The Purchasing Managers' Index (PMI) is an index of the prevailing direction of economic trends in the manufacturing and service sectors. It consists of a diffusion index that summarizes whether market conditions, as viewed by purchasing managers, are expanding, staying the same, or contracting. The purpose of the PMI is to provide information about current and future business conditions to company decision makers, analysts, and investors.
How the Purchasing Managers' Index Works
The PMI is compiled and released monthly by the Institute for Supply Management (ISM). The PMI is based on a monthly survey sent to senior executives at more than 400 companies in 19 primary industries, which are weighted by their contribution to U.S. GDP. The PMI is based on five major survey areas: new orders, inventory levels, production, supplier deliveries, and employment. The ISM weighs each of these survey areas equally. The surveys include questions about business conditions and any changes, whether it be improving, no changes, or deteriorating.
The headline PMI is a number from 0 to 100. A PMI above 50 represents an expansion when compared with the previous month. A PMI reading under 50 represents a contraction, and a reading at 50 indicates no change. The further away from 50 the greater the level of change. The PMI is calculated as:
PMI = (P1 * 1) + (P2 * 0.5) + (P3 * 0)
P1 = percentage of answers reporting an improvement
P2 = percentage of answers reporting no change
P3 = percentage of answers reporting a deterioration
Other companies also produce PMI numbers, including IHS Markit Group, which puts out the PMI for various countries outside the U.S.
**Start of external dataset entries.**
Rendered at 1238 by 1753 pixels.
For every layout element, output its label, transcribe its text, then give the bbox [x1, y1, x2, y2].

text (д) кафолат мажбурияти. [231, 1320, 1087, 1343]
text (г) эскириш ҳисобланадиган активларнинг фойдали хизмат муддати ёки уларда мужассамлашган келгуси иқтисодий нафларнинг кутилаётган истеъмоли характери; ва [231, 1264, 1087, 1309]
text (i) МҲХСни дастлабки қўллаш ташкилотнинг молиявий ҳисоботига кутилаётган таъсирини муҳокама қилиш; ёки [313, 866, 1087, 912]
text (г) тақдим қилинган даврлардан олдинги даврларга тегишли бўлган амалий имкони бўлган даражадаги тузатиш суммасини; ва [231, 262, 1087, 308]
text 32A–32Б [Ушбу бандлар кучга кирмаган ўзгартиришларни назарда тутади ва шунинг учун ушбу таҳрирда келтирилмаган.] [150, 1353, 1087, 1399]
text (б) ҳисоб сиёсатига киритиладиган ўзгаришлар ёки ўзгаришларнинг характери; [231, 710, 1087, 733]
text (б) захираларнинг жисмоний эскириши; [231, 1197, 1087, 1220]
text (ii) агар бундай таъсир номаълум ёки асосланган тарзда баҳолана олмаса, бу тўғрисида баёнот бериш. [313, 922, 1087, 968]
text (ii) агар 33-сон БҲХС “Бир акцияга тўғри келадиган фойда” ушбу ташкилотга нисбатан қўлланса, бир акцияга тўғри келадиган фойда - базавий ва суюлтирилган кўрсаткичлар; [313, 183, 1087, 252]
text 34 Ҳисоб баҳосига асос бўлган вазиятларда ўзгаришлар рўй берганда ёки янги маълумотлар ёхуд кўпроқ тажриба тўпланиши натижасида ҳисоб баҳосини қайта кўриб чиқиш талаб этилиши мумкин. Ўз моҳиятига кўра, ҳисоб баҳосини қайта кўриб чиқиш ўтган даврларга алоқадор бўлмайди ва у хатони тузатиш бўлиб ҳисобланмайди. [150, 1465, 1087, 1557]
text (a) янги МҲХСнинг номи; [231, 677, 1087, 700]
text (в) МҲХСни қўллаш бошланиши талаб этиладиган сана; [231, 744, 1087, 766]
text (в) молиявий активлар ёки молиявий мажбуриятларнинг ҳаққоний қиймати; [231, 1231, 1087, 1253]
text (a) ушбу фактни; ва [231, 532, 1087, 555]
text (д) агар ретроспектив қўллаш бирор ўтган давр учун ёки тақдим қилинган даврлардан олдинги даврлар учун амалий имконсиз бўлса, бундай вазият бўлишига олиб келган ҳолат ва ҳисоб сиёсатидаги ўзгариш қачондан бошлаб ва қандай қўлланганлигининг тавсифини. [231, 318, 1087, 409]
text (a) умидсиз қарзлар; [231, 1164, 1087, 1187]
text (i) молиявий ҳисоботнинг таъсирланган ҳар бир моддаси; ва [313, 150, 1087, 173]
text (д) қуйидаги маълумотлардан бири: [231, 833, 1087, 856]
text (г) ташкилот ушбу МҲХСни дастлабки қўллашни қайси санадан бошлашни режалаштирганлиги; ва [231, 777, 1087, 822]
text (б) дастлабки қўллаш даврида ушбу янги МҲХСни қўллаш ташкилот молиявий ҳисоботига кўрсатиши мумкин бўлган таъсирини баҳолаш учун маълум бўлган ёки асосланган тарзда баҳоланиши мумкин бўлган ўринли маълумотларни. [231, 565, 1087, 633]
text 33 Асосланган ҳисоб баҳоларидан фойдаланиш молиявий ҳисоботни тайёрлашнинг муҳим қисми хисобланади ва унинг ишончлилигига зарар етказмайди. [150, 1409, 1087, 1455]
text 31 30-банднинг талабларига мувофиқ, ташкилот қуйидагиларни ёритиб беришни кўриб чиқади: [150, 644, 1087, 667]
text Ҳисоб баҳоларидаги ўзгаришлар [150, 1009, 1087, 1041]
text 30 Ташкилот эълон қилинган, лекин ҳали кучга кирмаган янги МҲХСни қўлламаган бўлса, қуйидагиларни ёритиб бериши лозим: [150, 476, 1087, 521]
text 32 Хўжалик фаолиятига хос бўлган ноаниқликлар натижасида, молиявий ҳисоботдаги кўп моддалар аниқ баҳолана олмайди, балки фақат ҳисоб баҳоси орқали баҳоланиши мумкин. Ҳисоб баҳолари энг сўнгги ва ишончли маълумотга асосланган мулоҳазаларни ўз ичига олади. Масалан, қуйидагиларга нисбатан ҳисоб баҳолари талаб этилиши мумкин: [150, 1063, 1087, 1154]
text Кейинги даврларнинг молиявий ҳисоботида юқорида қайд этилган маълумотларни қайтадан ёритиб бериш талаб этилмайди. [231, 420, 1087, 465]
How the PMI Affects Economic Decisions
The PMI and relevant data produced monthly by the ISM from its surveys are critical decision-making tools for managers in a variety of roles. An automobile manufacturer, for example, makes production decisions based on the new orders it expects from customers in future months. Those new orders drive management's purchasing decisions about dozens of component parts and raw materials, such as steel and plastic. Existing inventory balances also drive the amount of production the manufacturer needs to complete to fill new orders and to keep some inventory on hand at the end of the month.
Suppliers also make decisions based on the PMI. A parts supplier for a manufacturer follows the PMI to estimate the amount of future demand for its products. The supplier also wants to know how much inventory its customers have on hand, which also affects the amount of production its clients must generate. PMI information about supply and demand affects the prices that suppliers can charge. If the manufacturer's new orders are growing, for example, it may raise customer prices and accept price increases from its suppliers. On the other hand, when new orders are declining, the manufacturer may have to lower its prices and demand a lower cost for the parts it purchases. A company can use the PMI to help plan its annual budget, manage staffing levels, and forecast cash flow.
Investors can also use the PMI to their advantage because it is a leading indicator of economic conditions. The direction of the trend in the PMI tends to precede changes in the trend in major estimates of economic activity and output, such as the GDP, Industrial Production, and Employment. Paying attention to the value and movements in the PMI can yield profitable foresight into developing trends in the overall economy.